WHAT THIS EXERCISE ASKS:
a) In the forum thread on loading pet images, what kind of error does the reply say is causing the problem?
b) Write out everything from "class_num = CATEGORIES.index(category)" down to "of one folder." in the forum thread on loading pet images, replacing "class_num" with "label".
BEGIN EXERCISE PASSAGE
2

I am trying to load a dataset of images into tensorflow but I am facing a problem to load it properly. Actually, I have a folder named PetImages in C drive which contains two folders with the name of cat and dog. Each folder holds more 12450 images so in total it is 24500 plus images. I am loading them with the following code:

import numpy as np
import matplotlib.pyplot as plt
import os
import cv2
DATADIR = "C:\Datasets\PetImages"
CATEGORIES = ["Dog","Cat"]
for the category in CATEGORIES:
path = os.path.join(DATADIR, category)

for img in os.listdir(path):
    img_array = cv2.imread(os.path.join(path,img), cv2.IMREAD_GRAYSCALE)
    plt.imshow(img_array, cmap="gray")
    plt.show()
    break
break

The result of code looks absolutely fine and it shows the first image of the folder. Then I am converting the shape of the whole array into desired pixel rate with following code:

IMG_SIZE=50
new_array = cv2.resize(img_array, (IMG_SIZE, IMG_SIZE))
plt.imshow(new_array, cmap = "gray")
plt.show()

This part is also fine but then I want to mix(shuffle) the images so that I can puzzle the system and check the accuracy in this way but problem is the it only shows 12450 images resut after this code:

training_data = []
def create_training_data():
for category in CATEGORIES:
    path = os.path.join(DATADIR, category)
    class_num = CATEGORIES.index(category)
for img in os.listdir(path):
    try:
        img_array = cv2.imread(os.path.join(path,img), 
cv2.IMREAD_GRAYSCALE)
        new_array = cv2.resize(img_array, (IMG_SIZE, IMG_SIZE))
        training_data.append([new_array, class_num])
    except Exception as e:
        pass       
create_training_data()
print(len(training_data)

Then using the random I am not getting the success to shuffle images from both folders, its only shows the values of one folder.

import random   
random.shuffle(training_data)
for the sample in training_data[:10]:  
print(sample[1])

But my result is 1 1 1 1 1 instead of randomly generated like 0 1 0 1 0 0 0 1 1 this style I mean unpredicted the next will be 1 or 0.

Your help will be valuable to me. Thanks in advance

3 Answers3

3

Looks to me like an indentation error. Your second for loop lies outside of your first for loop, which causes the first loop to terminate completely and set class_num to 1 before the second loop is ever entered. You probably want to nest them. Try:

def create_training_data():
    for category in CATEGORIES:
        path = os.path.join(DATADIR, category)
END EXERCISE PASSAGE
BEGIN STUDY MATERIAL
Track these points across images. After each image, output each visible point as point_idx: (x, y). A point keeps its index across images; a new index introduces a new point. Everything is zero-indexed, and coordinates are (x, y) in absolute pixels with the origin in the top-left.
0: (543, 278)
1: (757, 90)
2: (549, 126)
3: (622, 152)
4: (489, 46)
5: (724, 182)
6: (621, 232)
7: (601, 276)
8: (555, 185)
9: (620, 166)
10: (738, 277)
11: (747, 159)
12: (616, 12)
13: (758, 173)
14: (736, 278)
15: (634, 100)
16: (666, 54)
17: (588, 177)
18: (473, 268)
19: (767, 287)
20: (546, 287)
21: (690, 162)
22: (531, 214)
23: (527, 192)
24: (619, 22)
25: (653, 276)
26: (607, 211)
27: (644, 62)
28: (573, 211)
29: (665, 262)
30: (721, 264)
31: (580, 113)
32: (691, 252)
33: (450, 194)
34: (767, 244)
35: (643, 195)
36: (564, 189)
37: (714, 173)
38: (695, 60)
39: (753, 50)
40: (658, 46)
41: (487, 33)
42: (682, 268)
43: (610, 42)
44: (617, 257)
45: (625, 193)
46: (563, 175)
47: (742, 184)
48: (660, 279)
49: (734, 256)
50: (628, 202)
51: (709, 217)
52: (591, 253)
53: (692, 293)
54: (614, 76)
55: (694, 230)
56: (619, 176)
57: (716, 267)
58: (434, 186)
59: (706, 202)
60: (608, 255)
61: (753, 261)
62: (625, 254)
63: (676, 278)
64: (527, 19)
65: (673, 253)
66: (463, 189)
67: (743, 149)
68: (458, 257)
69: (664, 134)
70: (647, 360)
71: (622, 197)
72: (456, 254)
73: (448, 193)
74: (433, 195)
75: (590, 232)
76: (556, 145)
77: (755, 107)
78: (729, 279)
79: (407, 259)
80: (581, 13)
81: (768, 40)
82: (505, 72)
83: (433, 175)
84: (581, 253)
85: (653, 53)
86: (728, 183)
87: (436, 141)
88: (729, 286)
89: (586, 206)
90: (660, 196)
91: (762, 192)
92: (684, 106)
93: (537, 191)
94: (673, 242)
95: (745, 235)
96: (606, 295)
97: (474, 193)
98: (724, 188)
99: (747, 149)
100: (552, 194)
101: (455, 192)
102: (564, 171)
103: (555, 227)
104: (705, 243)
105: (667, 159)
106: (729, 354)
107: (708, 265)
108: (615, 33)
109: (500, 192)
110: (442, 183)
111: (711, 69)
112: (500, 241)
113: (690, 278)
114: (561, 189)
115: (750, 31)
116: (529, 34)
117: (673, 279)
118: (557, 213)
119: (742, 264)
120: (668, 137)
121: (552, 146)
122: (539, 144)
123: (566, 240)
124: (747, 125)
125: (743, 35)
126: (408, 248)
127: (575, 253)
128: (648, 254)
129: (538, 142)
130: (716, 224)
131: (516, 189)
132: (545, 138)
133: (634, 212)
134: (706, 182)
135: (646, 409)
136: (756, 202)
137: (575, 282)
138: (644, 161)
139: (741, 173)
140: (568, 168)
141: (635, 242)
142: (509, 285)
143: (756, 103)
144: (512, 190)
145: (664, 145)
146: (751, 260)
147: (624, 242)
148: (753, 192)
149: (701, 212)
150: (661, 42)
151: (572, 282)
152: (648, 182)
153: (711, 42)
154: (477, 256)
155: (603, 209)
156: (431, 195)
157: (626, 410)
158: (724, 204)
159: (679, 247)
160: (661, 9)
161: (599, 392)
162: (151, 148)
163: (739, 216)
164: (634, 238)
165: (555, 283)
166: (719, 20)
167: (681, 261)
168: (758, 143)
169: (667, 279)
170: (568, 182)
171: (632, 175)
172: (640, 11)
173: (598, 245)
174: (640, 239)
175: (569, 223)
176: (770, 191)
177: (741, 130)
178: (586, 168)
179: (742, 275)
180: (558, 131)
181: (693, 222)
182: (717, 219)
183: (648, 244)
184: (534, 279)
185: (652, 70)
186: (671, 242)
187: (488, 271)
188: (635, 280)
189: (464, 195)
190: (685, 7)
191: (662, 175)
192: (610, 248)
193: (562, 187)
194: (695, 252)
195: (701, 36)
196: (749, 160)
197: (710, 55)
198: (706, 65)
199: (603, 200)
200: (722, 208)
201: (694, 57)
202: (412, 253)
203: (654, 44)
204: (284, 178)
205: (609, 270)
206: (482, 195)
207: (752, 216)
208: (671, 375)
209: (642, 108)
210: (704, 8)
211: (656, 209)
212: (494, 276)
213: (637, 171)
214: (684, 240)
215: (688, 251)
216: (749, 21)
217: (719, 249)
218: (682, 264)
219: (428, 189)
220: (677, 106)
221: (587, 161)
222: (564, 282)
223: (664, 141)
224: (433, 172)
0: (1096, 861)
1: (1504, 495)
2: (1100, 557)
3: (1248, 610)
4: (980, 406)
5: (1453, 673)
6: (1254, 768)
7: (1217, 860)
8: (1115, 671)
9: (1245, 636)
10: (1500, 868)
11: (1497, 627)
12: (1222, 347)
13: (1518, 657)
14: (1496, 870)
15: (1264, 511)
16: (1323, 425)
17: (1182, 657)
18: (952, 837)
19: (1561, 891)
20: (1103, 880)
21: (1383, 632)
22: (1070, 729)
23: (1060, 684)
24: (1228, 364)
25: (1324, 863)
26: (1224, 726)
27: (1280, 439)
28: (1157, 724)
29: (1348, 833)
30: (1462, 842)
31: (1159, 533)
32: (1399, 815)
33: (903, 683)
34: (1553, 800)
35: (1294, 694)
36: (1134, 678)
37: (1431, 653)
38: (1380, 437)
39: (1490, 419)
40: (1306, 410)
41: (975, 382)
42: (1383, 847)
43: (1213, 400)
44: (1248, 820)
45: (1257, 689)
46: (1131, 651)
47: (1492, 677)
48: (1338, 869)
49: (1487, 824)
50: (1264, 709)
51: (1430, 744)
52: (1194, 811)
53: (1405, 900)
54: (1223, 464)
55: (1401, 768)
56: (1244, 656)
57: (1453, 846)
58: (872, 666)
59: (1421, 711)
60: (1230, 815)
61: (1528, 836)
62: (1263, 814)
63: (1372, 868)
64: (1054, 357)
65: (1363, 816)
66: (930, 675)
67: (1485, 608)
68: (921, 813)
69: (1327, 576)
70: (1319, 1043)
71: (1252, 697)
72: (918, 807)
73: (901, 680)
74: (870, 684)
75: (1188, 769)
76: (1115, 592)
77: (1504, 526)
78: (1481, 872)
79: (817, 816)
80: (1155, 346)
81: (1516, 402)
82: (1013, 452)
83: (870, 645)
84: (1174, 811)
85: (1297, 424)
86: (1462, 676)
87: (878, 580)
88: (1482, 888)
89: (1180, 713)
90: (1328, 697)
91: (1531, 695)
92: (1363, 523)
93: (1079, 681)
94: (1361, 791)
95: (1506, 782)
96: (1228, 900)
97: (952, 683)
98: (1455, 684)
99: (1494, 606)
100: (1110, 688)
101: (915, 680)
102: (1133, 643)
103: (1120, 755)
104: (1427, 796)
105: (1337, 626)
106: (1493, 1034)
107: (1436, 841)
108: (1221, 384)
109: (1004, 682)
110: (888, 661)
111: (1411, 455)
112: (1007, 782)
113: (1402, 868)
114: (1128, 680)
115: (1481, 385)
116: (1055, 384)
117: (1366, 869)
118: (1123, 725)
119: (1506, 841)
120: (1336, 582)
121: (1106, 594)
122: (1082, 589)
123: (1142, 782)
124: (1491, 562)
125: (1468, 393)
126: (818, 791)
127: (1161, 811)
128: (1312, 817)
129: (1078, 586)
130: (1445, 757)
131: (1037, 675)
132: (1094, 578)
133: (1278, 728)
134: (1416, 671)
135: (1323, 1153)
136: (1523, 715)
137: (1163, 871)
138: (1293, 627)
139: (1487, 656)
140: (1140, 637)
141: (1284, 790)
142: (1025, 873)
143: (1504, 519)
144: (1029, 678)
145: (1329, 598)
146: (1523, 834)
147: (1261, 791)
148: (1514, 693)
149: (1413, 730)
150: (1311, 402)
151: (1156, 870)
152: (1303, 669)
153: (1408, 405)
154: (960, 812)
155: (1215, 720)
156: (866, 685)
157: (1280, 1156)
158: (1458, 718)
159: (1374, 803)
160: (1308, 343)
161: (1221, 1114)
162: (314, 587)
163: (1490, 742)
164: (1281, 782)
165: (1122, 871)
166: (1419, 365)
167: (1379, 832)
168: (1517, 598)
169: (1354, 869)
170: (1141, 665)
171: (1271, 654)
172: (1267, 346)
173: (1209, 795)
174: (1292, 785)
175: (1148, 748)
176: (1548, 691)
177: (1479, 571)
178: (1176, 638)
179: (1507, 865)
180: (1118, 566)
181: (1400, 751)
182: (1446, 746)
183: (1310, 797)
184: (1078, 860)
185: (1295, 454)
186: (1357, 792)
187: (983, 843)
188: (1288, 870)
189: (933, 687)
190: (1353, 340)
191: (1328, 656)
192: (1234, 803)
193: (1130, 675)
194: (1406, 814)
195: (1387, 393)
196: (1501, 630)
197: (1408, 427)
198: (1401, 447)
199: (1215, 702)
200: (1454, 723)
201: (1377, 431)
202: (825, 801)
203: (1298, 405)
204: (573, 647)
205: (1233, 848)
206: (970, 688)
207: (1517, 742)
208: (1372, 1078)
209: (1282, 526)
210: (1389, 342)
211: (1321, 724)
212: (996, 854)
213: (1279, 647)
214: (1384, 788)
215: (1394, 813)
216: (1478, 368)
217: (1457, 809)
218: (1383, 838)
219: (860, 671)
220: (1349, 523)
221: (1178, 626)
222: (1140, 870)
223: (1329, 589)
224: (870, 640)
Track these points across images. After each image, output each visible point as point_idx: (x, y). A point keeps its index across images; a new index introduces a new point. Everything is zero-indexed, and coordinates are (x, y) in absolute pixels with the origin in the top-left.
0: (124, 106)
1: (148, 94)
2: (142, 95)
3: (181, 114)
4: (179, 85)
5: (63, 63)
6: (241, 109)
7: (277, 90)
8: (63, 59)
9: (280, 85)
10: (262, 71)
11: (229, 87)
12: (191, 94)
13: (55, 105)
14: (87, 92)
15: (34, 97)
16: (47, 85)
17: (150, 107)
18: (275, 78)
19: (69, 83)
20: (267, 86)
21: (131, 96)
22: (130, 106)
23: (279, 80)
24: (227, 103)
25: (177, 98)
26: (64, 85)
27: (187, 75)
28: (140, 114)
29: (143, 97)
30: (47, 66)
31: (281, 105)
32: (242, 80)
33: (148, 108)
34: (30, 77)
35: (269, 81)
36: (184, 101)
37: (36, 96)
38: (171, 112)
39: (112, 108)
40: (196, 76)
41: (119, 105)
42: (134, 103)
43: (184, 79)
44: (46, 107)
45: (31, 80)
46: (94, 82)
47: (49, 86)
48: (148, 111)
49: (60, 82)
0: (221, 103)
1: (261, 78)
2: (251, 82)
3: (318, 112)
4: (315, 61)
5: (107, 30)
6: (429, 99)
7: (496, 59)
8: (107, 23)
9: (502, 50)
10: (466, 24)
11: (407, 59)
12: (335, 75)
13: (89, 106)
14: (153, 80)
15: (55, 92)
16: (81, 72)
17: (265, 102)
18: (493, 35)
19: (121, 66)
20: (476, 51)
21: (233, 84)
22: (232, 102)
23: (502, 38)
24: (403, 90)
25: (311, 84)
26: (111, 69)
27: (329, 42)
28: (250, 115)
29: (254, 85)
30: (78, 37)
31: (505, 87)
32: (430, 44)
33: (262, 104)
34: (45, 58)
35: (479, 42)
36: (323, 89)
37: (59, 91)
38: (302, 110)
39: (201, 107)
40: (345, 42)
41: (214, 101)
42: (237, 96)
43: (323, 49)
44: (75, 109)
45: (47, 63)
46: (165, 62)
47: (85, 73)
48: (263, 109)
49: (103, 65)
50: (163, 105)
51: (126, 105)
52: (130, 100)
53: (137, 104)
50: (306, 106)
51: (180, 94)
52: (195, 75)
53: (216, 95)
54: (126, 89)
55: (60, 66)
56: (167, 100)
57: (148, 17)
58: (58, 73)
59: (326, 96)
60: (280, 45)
END STUDY MATERIAL
RESULTS OF THE EXERCISE:
a) An indentation error.

b)
label = CATEGORIES.index(category)
for img in os.listdir(path):
    try:
        img_array = cv2.imread(os.path.join(path,img), 
cv2.IMREAD_GRAYSCALE)
        new_array = cv2.resize(img_array, (IMG_SIZE, IMG_SIZE))
        training_data.append([new_array, label])
    except Exception as e:
        pass       
create_training_data()
print(len(training_data)

Then using the random I am not getting the success to shuffle images from both folders, its only shows the values of one folder.